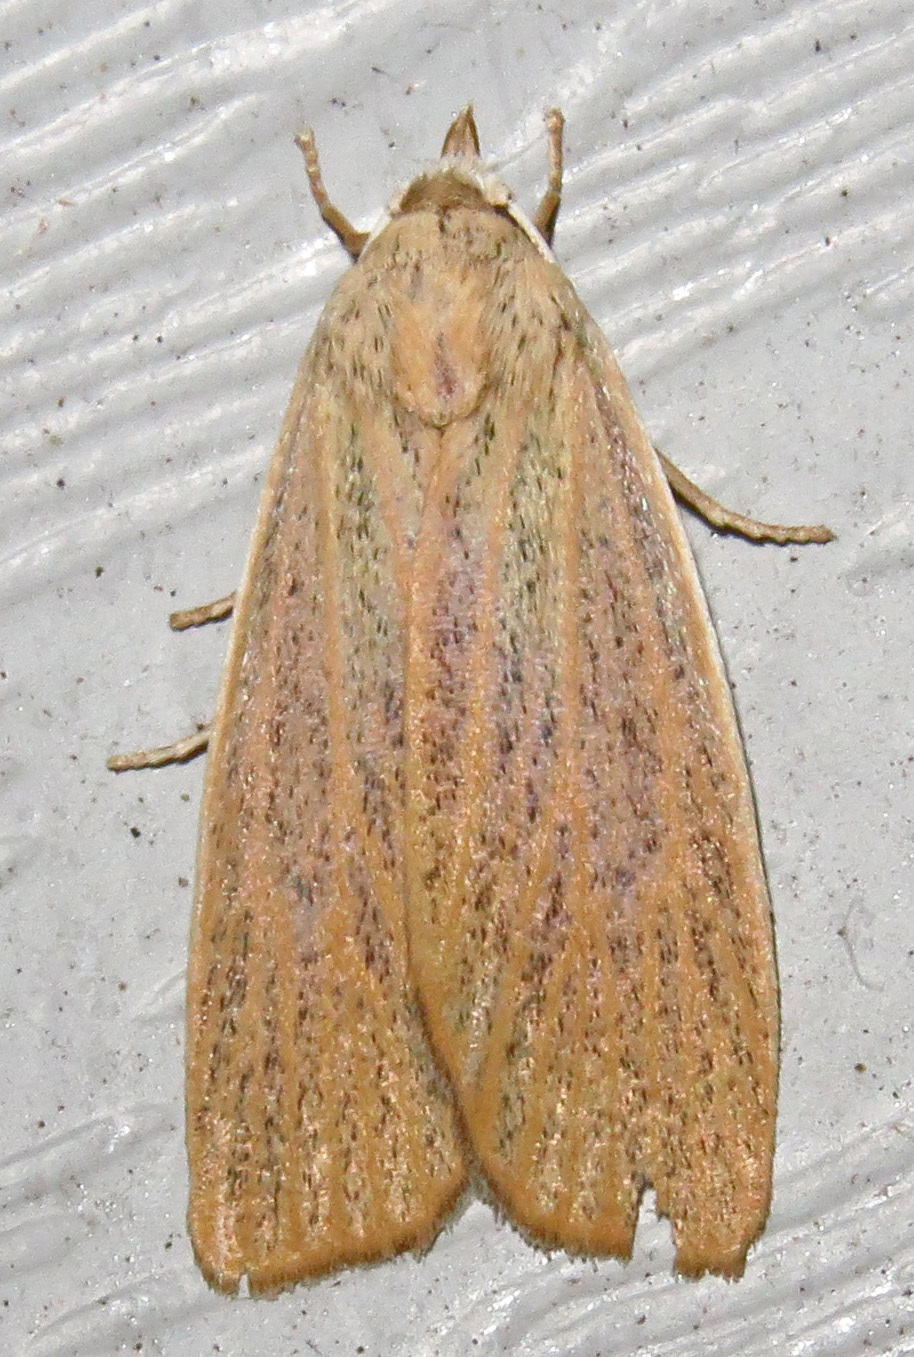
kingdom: Animalia
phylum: Arthropoda
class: Insecta
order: Lepidoptera
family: Erebidae
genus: Palpidia
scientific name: Palpidia pallidior
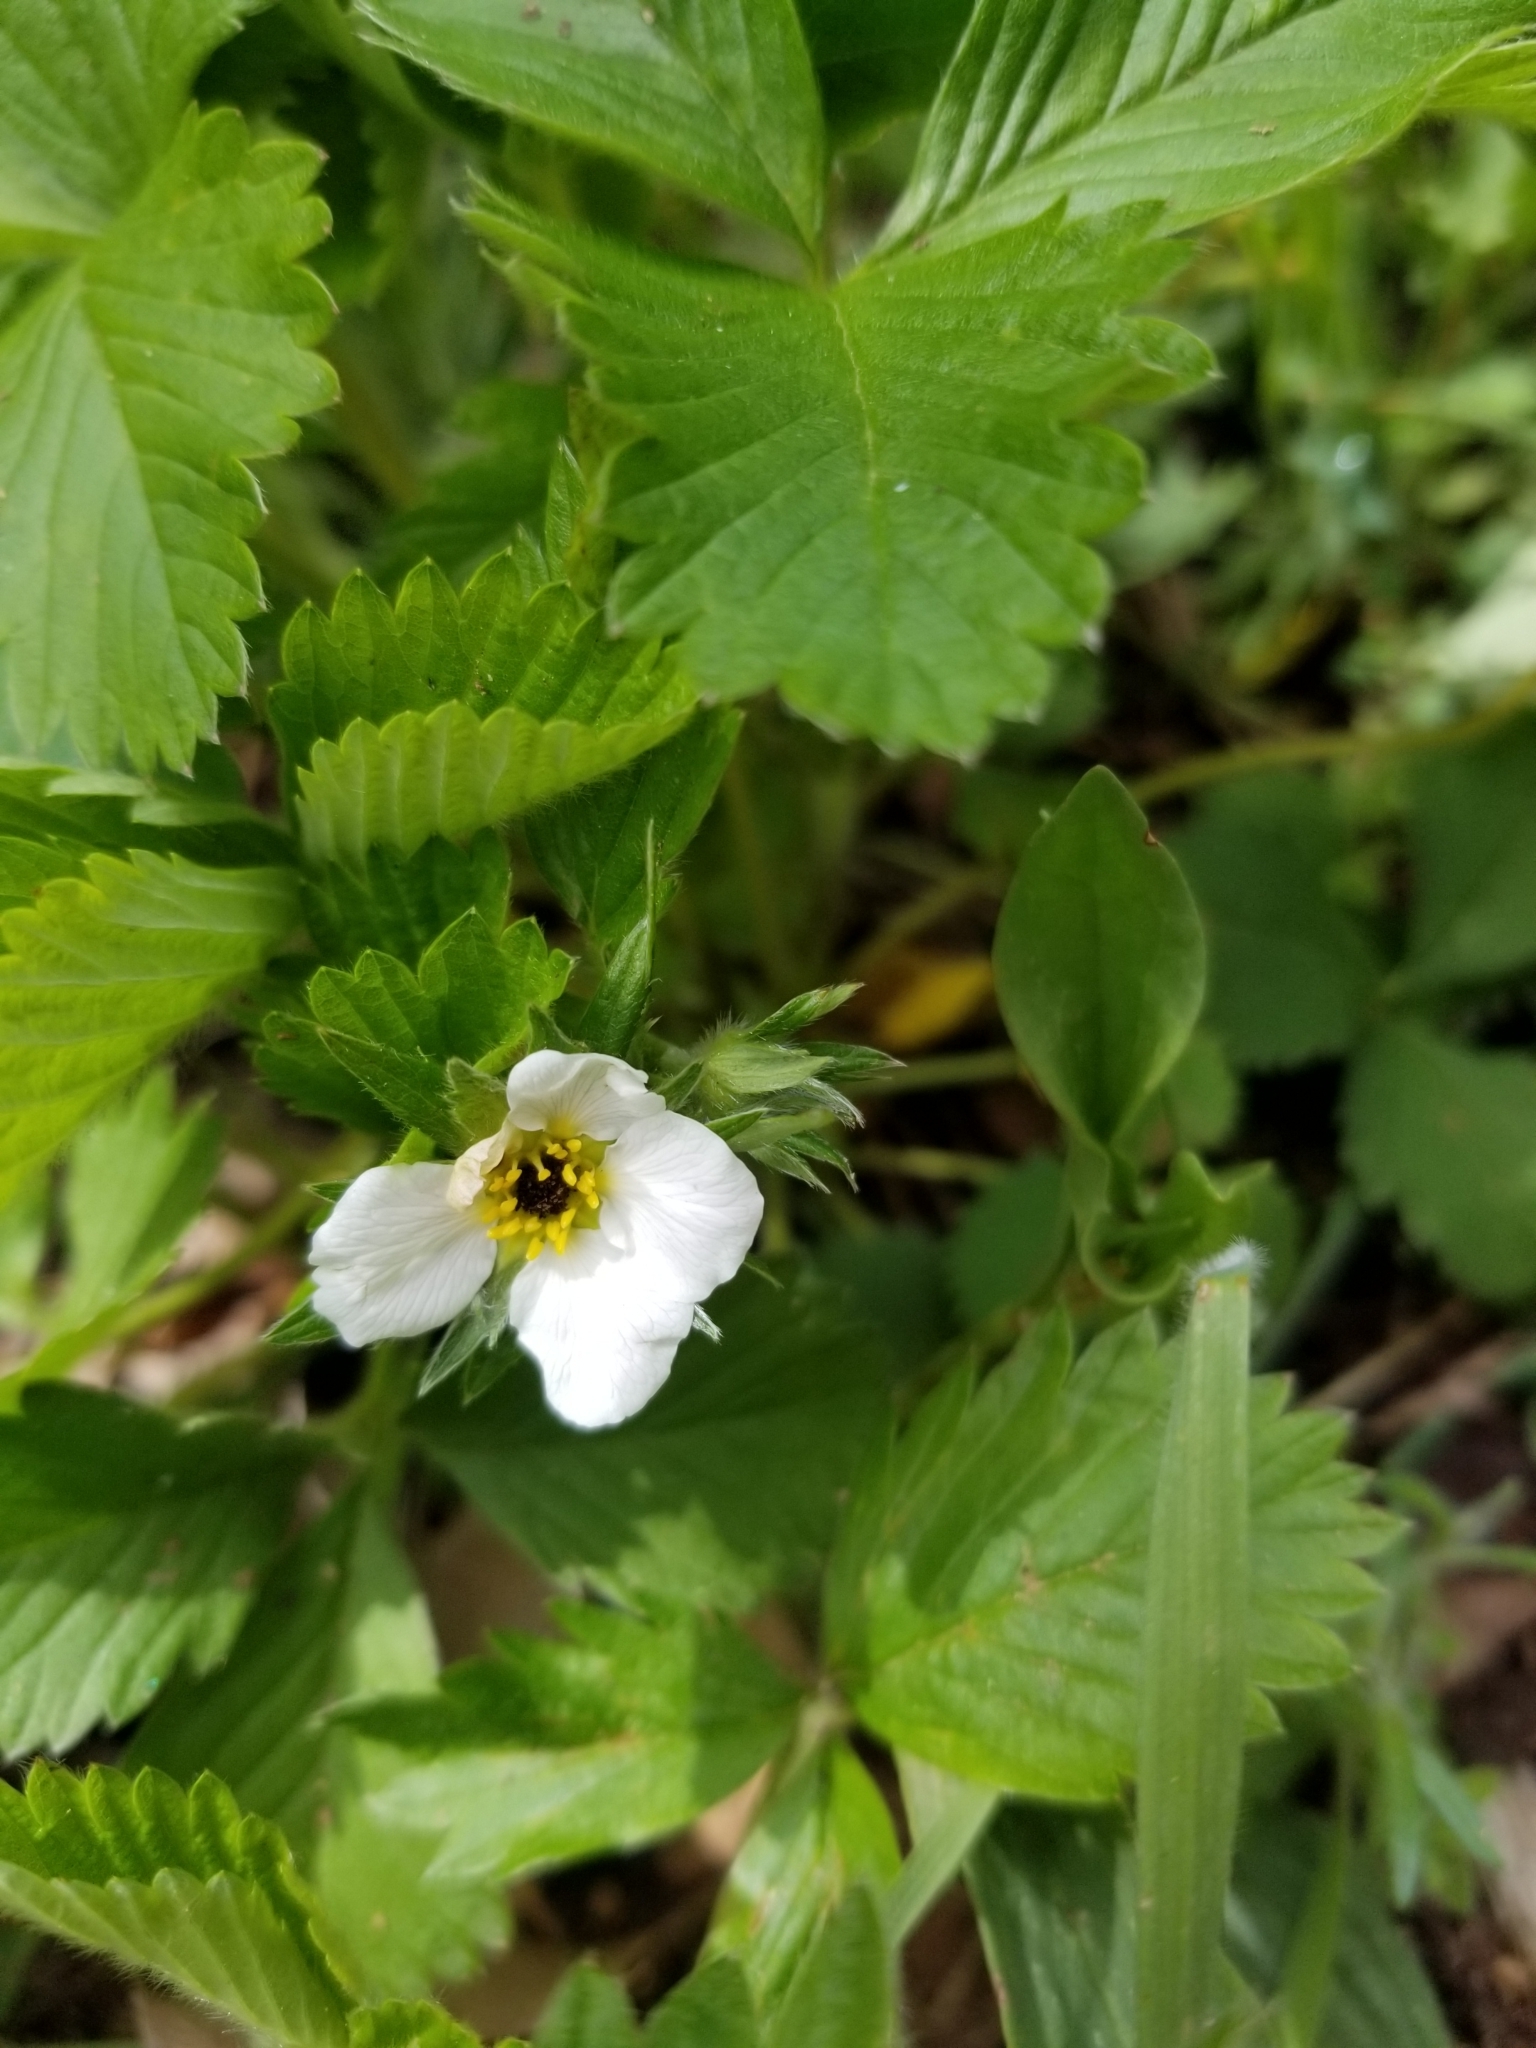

### Exercise requirements
Copy every line of text in the material above word for word, and leave out the pictures.

### Result below
kingdom: Animalia
phylum: Arthropoda
class: Insecta
order: Lepidoptera
family: Erebidae
genus: Palpidia
scientific name: Palpidia pallidior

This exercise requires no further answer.